Cesare Turco è, per il resto, una personalità piuttosto misteriosa. A detta del biografo settecentesco De Dominici era nato ad Ischitella, in Capitanata, e questo dettaglio consente di identificarlo con tutta probabilità con quel “Cesare Laganaza di Ischitella” che nel 1549 entrava come tirocinante nella bottega di Pietro Negroni, un pittore calabrese attivo a Napoli e dal quale potrebbe aver ben appreso sia quelle componenti espressive e di radice ancora polidoresca, sia quelle orientate verso il manierismo romano di metà secolo che s’individuano nelle fisionomie molto caratterizzate e nel paesaggio rovinoso “all’antica” del nostro Battesimo.

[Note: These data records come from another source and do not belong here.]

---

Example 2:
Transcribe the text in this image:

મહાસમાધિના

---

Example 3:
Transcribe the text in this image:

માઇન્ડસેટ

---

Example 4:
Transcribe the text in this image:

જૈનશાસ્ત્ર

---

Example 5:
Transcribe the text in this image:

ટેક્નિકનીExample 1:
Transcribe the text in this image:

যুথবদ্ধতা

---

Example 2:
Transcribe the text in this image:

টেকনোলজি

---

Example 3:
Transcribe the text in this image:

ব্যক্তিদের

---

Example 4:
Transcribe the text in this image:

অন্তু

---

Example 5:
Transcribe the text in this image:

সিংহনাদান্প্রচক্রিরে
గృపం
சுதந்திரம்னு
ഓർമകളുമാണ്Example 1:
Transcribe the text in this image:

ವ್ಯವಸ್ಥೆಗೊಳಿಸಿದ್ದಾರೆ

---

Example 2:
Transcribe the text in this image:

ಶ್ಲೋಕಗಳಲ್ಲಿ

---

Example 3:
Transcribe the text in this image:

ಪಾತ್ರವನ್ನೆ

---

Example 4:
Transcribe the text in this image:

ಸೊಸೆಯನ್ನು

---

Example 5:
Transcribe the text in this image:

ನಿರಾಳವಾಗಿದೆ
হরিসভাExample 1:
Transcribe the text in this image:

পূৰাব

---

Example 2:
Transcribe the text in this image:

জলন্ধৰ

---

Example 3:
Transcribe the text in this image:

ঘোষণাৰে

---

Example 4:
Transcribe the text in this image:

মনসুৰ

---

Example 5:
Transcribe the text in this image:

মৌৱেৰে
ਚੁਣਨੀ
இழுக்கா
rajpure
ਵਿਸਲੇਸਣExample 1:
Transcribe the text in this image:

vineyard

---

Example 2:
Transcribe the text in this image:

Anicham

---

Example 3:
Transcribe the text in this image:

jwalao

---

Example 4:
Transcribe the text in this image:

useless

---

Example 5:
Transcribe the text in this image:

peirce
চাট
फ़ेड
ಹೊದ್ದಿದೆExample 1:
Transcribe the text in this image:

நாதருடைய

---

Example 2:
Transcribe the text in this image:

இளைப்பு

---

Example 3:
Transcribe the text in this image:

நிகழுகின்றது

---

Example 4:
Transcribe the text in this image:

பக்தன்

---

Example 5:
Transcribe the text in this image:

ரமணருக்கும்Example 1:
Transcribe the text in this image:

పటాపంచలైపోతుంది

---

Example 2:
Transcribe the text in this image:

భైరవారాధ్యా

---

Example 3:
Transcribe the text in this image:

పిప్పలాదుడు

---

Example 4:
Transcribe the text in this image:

Come “Cesare Turco” l’artista è documentato in città nel 1559 e nel 1568, in contatto coll’altro pittore Michele Curia, padre del più noto Francesco, in società col quale Turco realizzava – appunto nel ’68 – un polittico con l’Annunciazione e santi per la cappella del barone di Latronico in San Lorenzo Maggiore che ancora si conserva e che in alcune sue parti si confronta efficacemente col nostro Battesimo; mentre non è certo si riferiscano a lui altri documenti, fra il 1573 e il 1588, intestati a un Cesare “della Laganazza” o “della Lagonessa”.

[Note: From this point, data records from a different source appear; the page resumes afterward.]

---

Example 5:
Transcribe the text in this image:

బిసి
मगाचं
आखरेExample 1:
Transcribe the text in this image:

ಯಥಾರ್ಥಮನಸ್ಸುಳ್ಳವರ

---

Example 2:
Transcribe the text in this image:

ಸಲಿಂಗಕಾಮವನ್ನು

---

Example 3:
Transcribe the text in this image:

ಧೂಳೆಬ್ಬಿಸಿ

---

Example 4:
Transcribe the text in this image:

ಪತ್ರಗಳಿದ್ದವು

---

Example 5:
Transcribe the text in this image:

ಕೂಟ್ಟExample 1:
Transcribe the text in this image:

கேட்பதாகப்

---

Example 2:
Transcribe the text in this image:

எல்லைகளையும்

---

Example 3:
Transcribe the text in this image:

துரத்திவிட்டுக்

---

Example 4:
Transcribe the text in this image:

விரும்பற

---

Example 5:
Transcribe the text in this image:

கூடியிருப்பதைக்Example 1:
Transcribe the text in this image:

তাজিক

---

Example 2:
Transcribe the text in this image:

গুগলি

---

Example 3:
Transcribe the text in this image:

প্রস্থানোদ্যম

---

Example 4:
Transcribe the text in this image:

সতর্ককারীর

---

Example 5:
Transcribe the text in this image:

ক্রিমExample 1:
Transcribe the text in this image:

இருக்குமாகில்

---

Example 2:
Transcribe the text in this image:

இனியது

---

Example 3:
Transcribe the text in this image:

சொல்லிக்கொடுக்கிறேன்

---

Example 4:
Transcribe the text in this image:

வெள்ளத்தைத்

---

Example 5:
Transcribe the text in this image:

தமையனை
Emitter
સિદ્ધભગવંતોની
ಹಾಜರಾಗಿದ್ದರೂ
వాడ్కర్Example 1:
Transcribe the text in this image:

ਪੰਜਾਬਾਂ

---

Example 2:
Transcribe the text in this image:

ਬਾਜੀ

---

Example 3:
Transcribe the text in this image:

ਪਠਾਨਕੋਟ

Insieme col più modesto Michele Curia, cogli altri pittori campani Decio Tramontano, Giovann’Angelo Criscuolo, Deodato Guinaccia e Donato Piperno e con quello salentino Gianserio Strafella, Cesare Turco l testimonia, nel corso della seconda metà del Cinquecento, l’esistenza di una “terza via”, intermedia tra la pittura realistica e devota, fedelmente ispirata ai principi della Controriforma, dei meridionali Giovan Bernardo Lama e Silvestro Buono e il manierismo di tradizione tosco-romana dell’immigrato Marco Pino.

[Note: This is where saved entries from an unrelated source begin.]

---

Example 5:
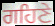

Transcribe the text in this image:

ਗਹਿਣੇ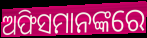
ଅଫିସମାନଙ୍କରେ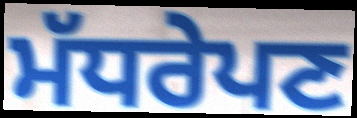
ਮੱਧਰੇਪਣ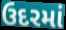
ઉદરમાંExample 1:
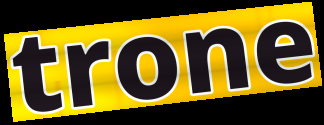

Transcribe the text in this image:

trone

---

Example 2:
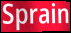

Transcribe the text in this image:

Sprain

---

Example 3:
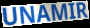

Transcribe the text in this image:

UNAMIR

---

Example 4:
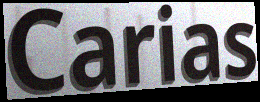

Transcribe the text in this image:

Carias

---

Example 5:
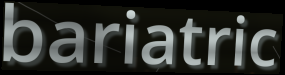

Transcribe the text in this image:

bariatricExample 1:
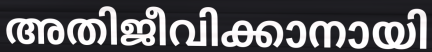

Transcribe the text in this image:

അതിജീവിക്കാനായി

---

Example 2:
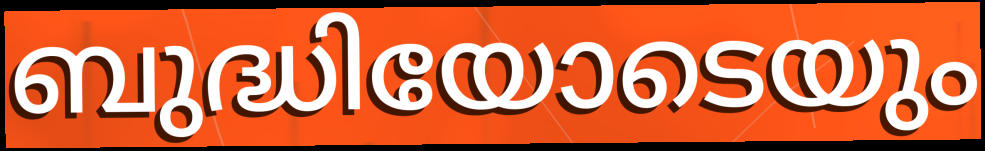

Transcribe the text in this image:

ബുദ്ധിയോടെയും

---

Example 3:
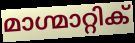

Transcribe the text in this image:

മാഗ്മാറ്റിക്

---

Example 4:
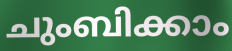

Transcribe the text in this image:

ചുംബിക്കാം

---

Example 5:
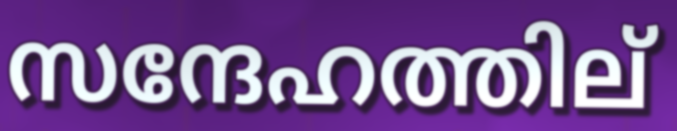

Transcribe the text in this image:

സന്ദേഹത്തില്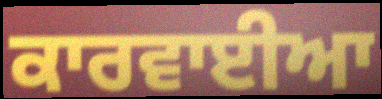
ਕਾਰਵਾਈਆ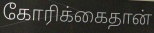
கோரிக்கைதான்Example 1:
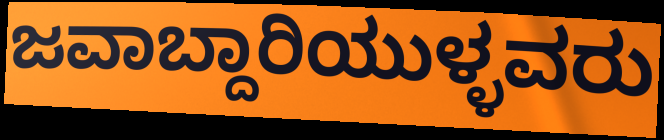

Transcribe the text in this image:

ಜವಾಬ್ದಾರಿಯುಳ್ಳವರು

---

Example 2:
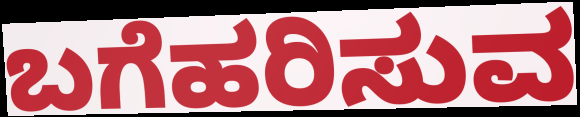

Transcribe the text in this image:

ಬಗೆಹರಿಸುವ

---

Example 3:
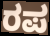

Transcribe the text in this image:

ರಪ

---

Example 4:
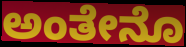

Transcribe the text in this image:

ಅಂತೇನೊ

Informazioni sullo stato della conservazione
Il dipinto è in cattivo stato di conservazione: il supporto ligneo non presenta gravi danni anche se la fibra legnosa appare leggermente impoverita e quindi digregata. I danni più gravi interessano il recto del dipinto: il film pittorico è in molti punti completamente distaccato e la preparazione è fortemente polverizzata. I distacchi sono visibili per una craquelure in alcuni casi assai pronunciata, e in altri per microfessurazioni visibili a luce radente.
La superficie pittorica è offuscata per una forte alterazione pigmentale delle vernici ossidate. Sono presenti lacune diffuse e di media entità, oltre che abrasioni della pellicola pittorica.
Informazioni sulla fruizione e orari di apertura
L’intervento che si vuole finanziare è il restauro conservativo ed estetico della tavola dipinta. Il dipinto verrà musealizzato.